Martin Luther King, Jr. Symposium at Tufts on January 22

“The Fierce Urgency of Now” university event will feature performance and talks, with keynote by Emery Wright, A99

The Martin Luther King, Jr. Memorial in Washington, D.C.

Tufts University will mark the life and work of Martin Luther King, Jr., with a wide-ranging symposium on civil rights on Monday, January 22.

After a performance by the Tufts Black Theater Troupe, Kerri Greenidge, a history department lecturer and co-director of the African American Freedom Trail Project in the Consortium of Studies in Race, Colonialism, and Diaspora, will provide historical context of King’s life and works.

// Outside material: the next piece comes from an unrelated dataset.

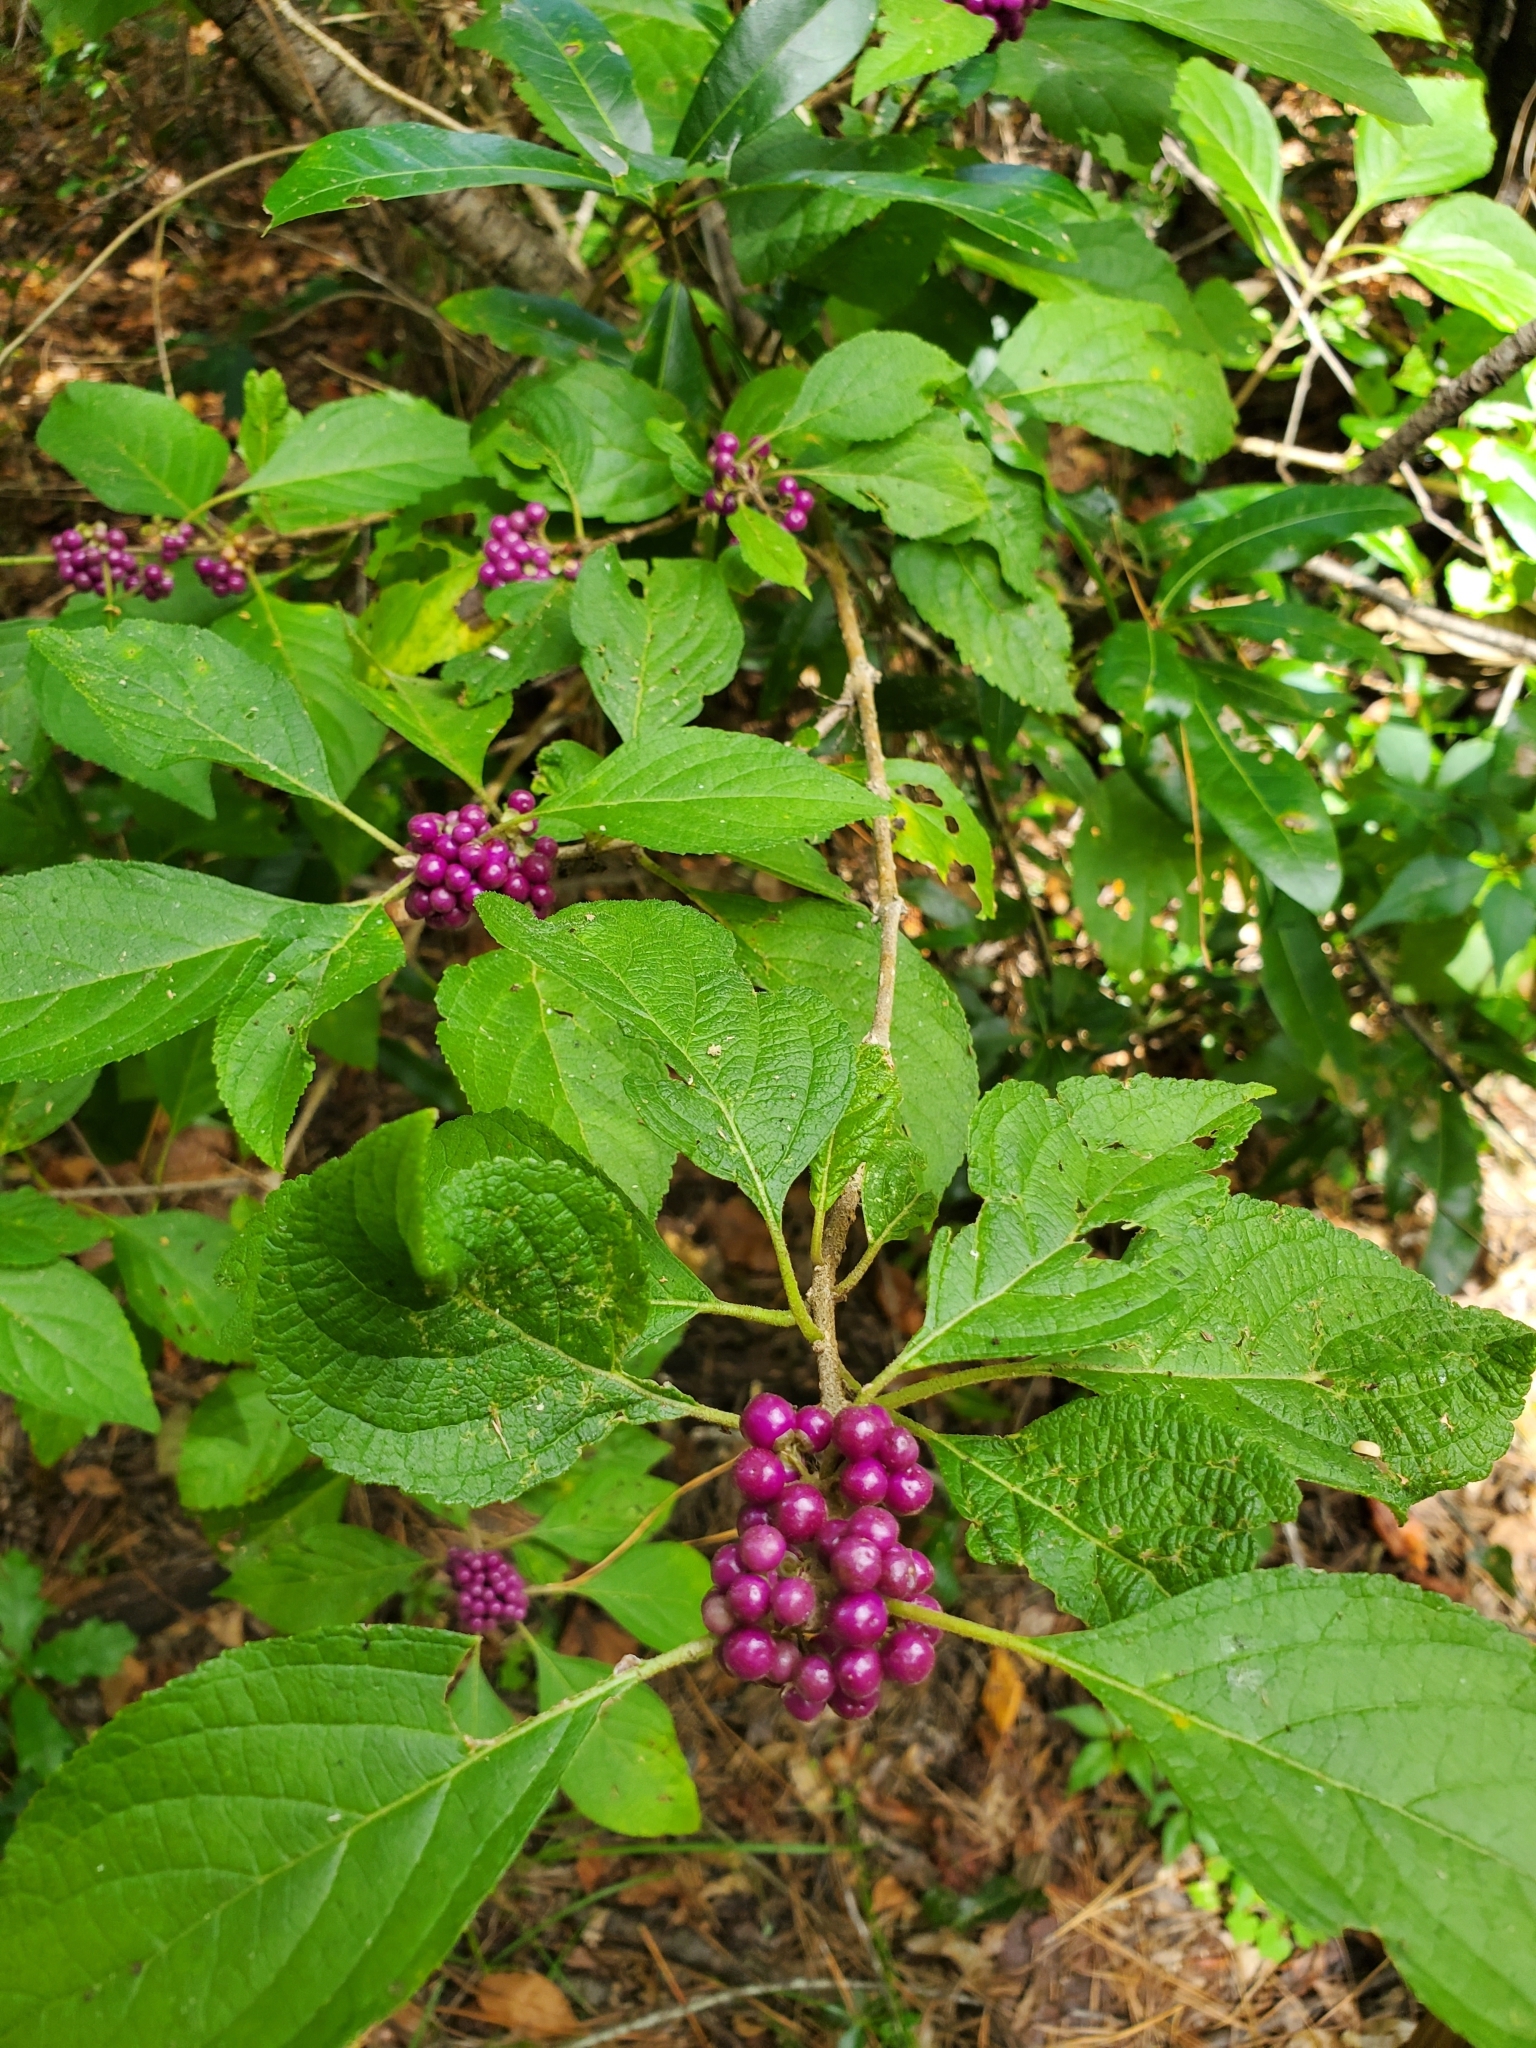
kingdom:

Three Boston-based organizers and activists will then discuss how the current political climate is shaping their work at the local and national levels. The participants are Chris Cato, the green initiative project manager at YouthBuild USA, which helps low-income young people learn construction skills to help them build affordable housing, community centers, and schools; Cheryl Clyburn Crawford, executive director of MassVOTE, which promotes active political participation by providing civic organizations the tools they need to organize, register, and educate voters; and Lydia Edwards, the recently elected Boston City Councilor for District 1, serving Charlestown, East Boston, and the North End.

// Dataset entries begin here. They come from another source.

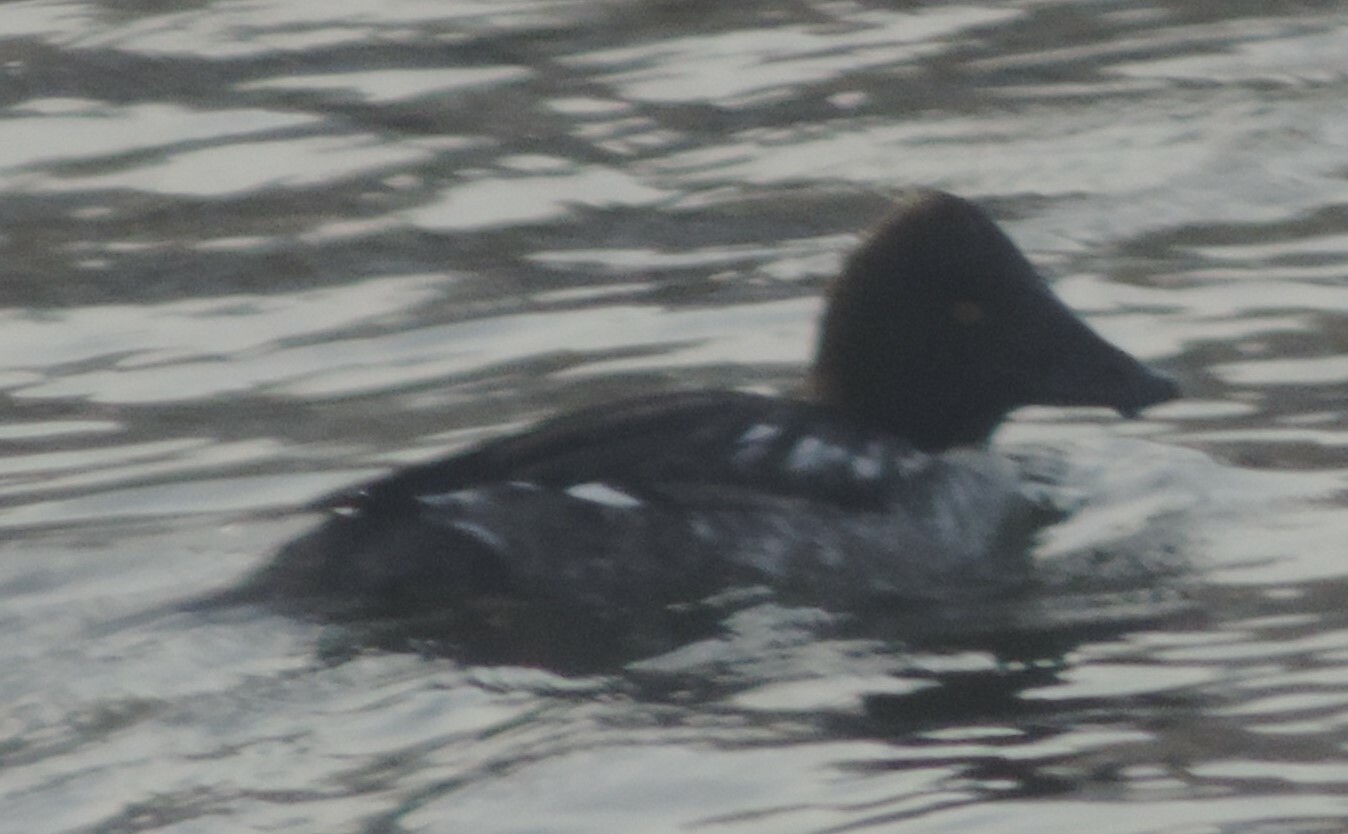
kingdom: Animalia
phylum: Chordata
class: Aves
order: Anseriformes
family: Anatidae
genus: Bucephala
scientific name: Bucephala clangula
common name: Common goldeneye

The symposium concludes with a community dinner and a keynote lecture by Emery Wright, A99, “intended to inspire ongoing action for civil rights in our time,” said the organizers. Wright is co-director of Project South, which was founded in 1986 as the Institute to Eliminate Poverty and Genocide. He has two decades of experience in community organizing, movement building, and political education, working primarily across the U.S. South. Prior to working at Project South, he co-founded and directed a black youth organization called the Nia Project, which organized in Boston, coastal South Carolina, and Atlanta. He co-founded and co-facilitated a weekly Black Studies course at South Bay Prison, and he has developed learning and leadership exchanges between grassroots organizers in the U.S., the greater Caribbean, and East Africa.

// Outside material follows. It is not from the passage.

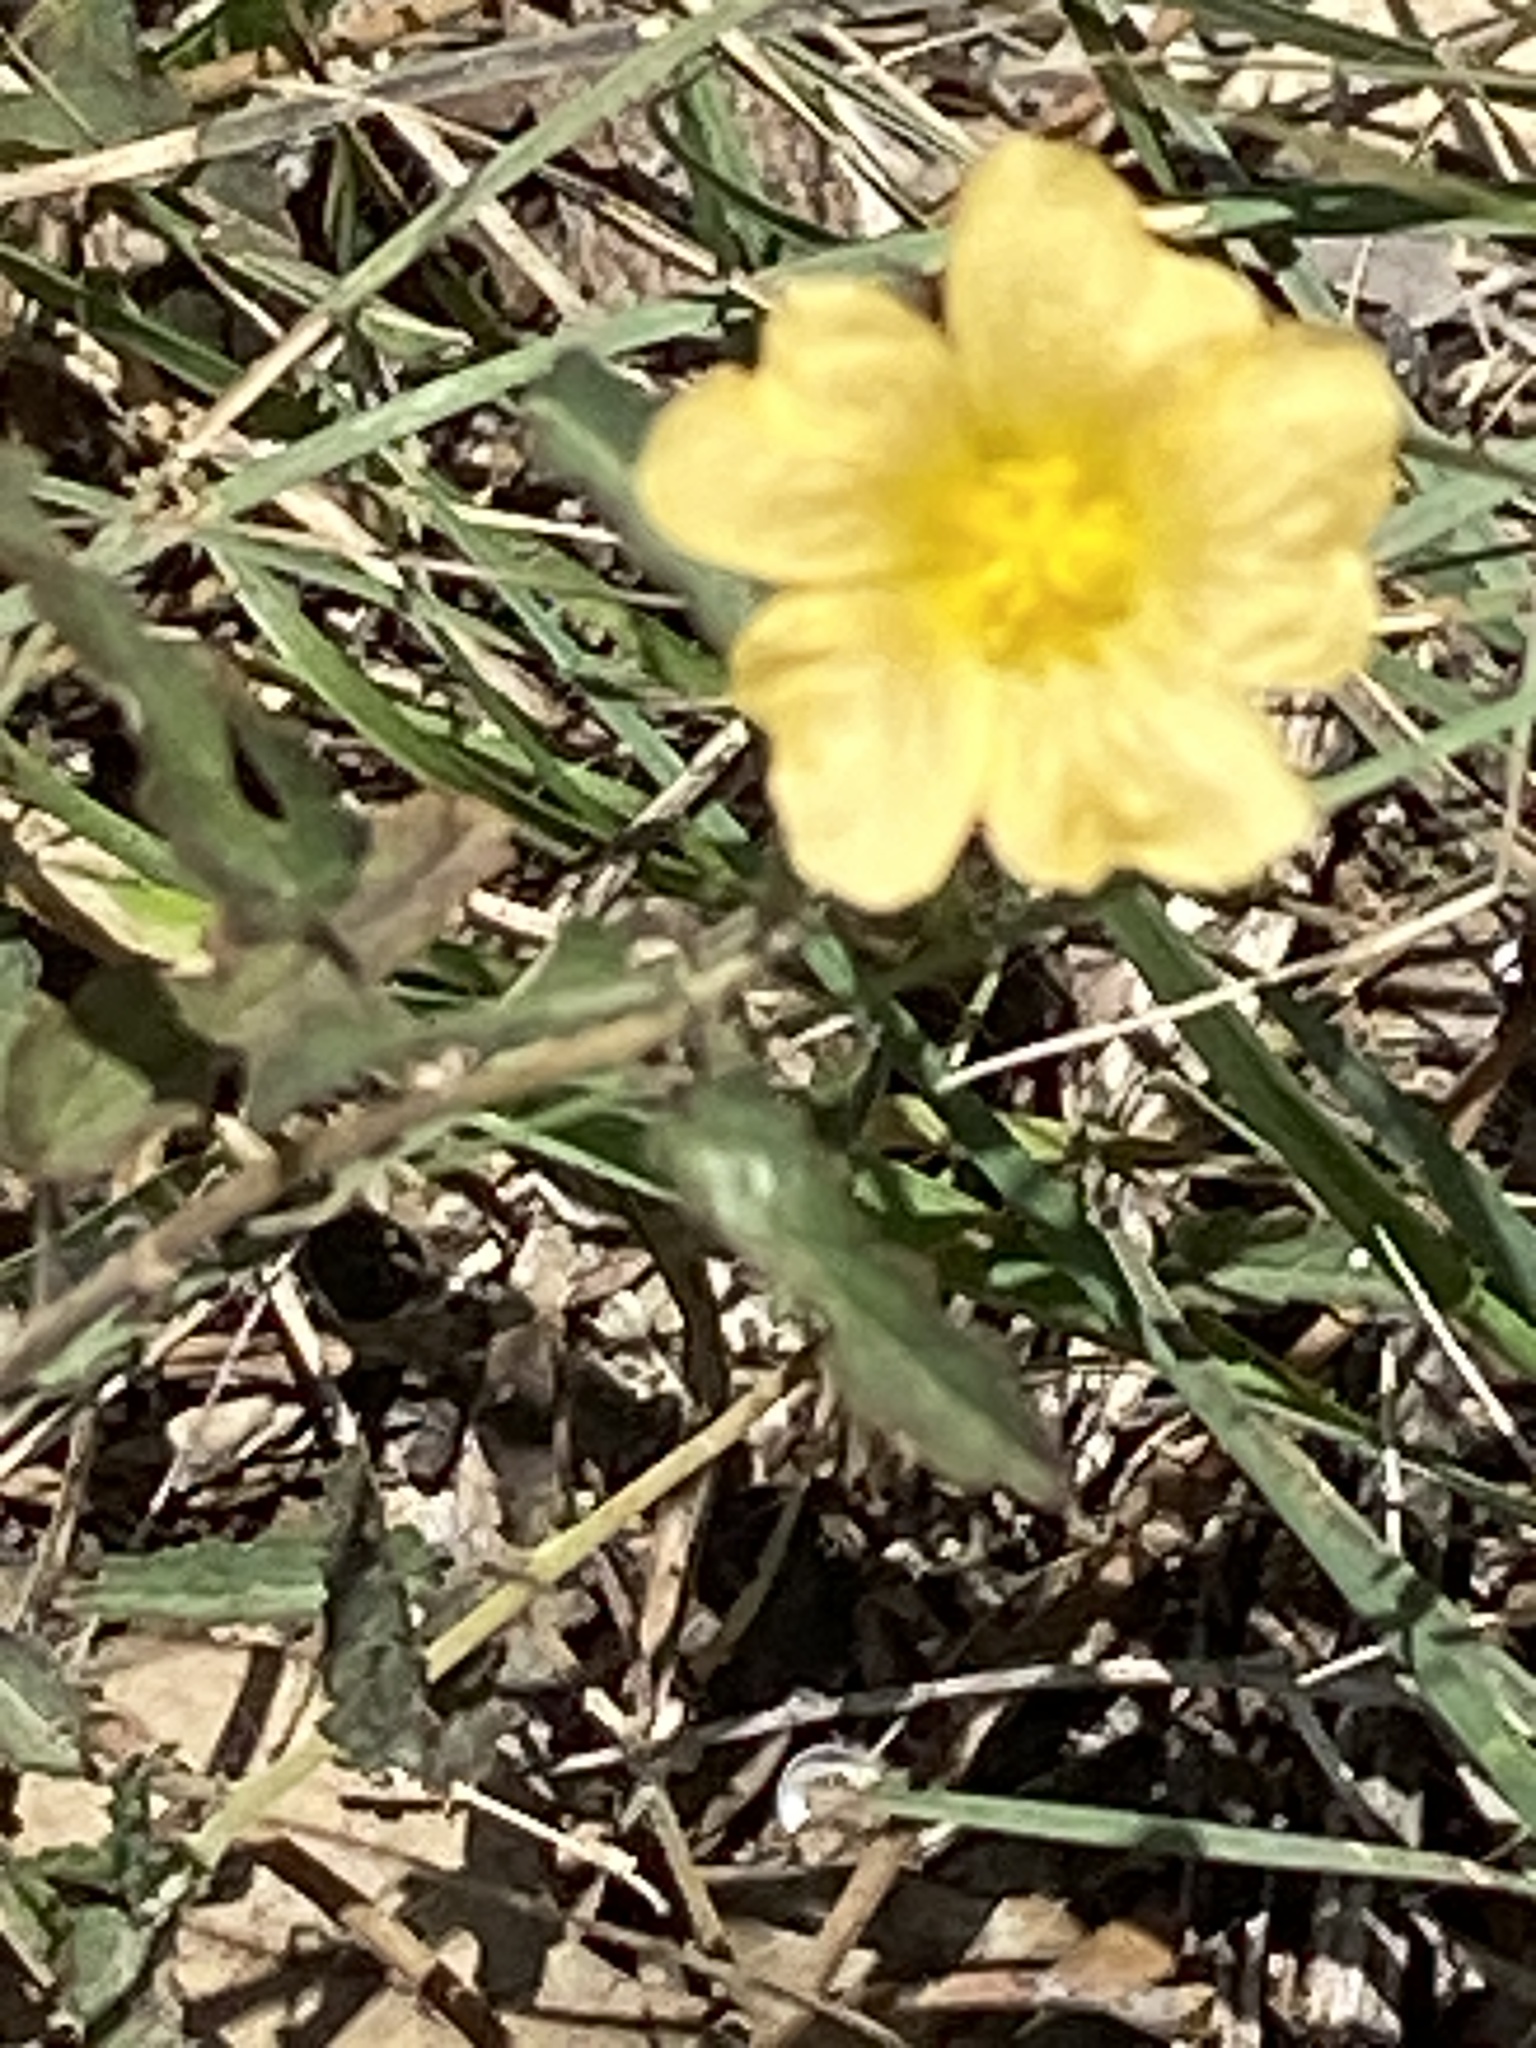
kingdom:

The event, which will be held from 3 to 7:30 p.m. in Breed Memorial Hall, 51 Winthrop Street, Medford, is sponsored by the Office of the President, the Office of the Provost, the Office of the Chief Diversity Officer, the Office of the Dean of Arts and Sciences, the Office of the Dean of Student Affairs, the Toupin-Bolwell Fund, the Africana Center, the Center for the Humanities at Tufts, the Center for the Study of Race and Democracy, the Tisch College of Civic Life, and the University Chaplaincy.